Before returning the data, strip out the pictures and keep everything else exactly the same.

Data shown:
= = =

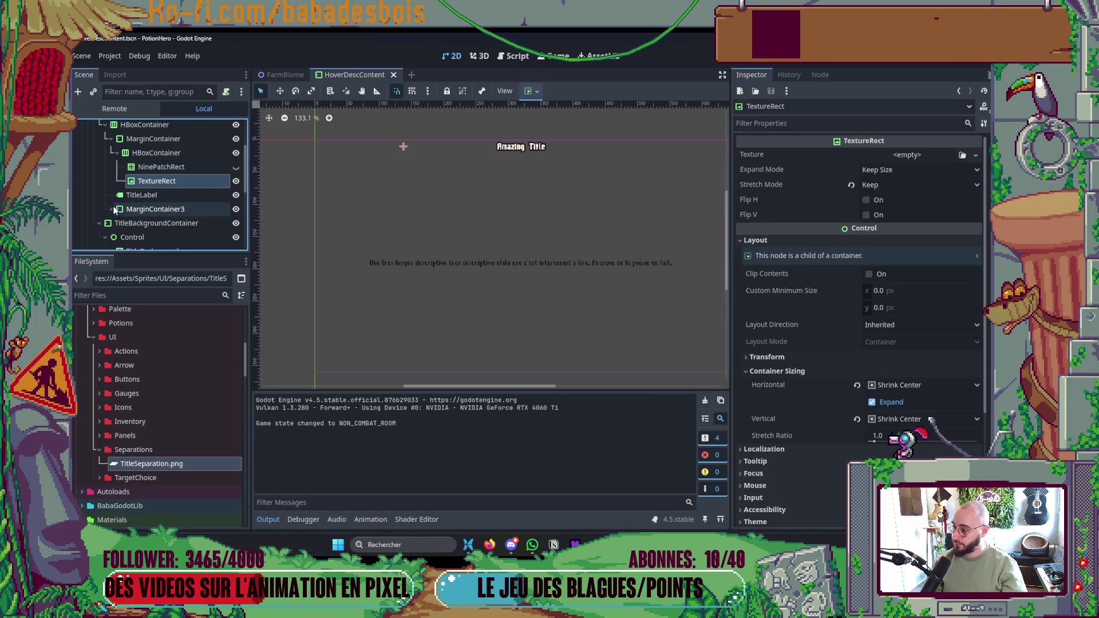
click(154, 197)
scroll(338, 206, down, 3)
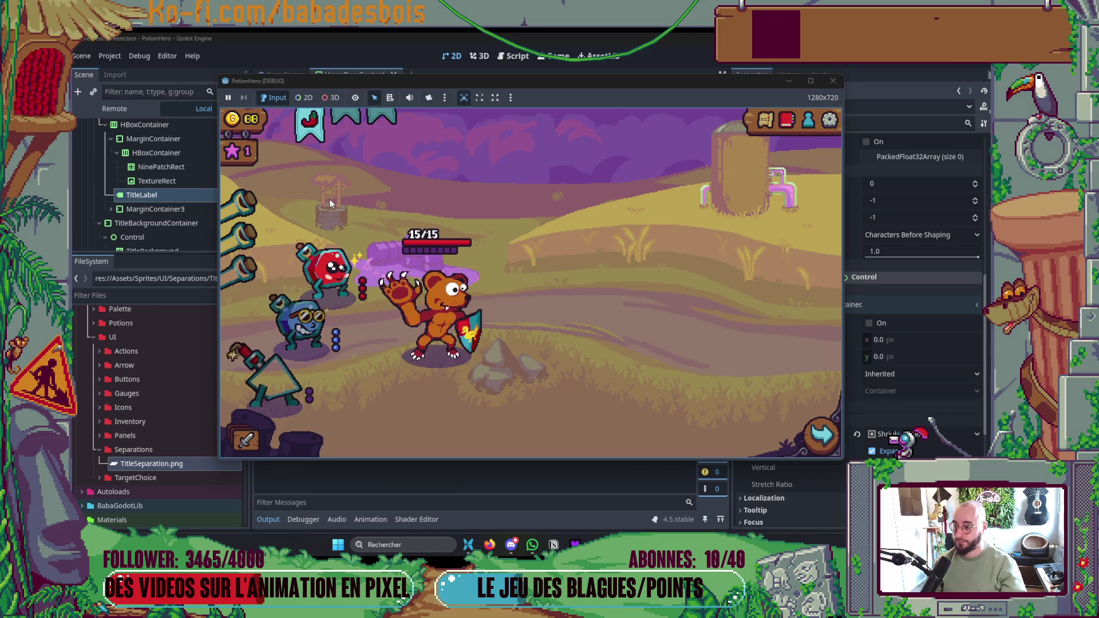
mouse_move(302, 328)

= = =

Your response:
click(154, 197)
scroll(338, 206, down, 3)
mouse_move(302, 328)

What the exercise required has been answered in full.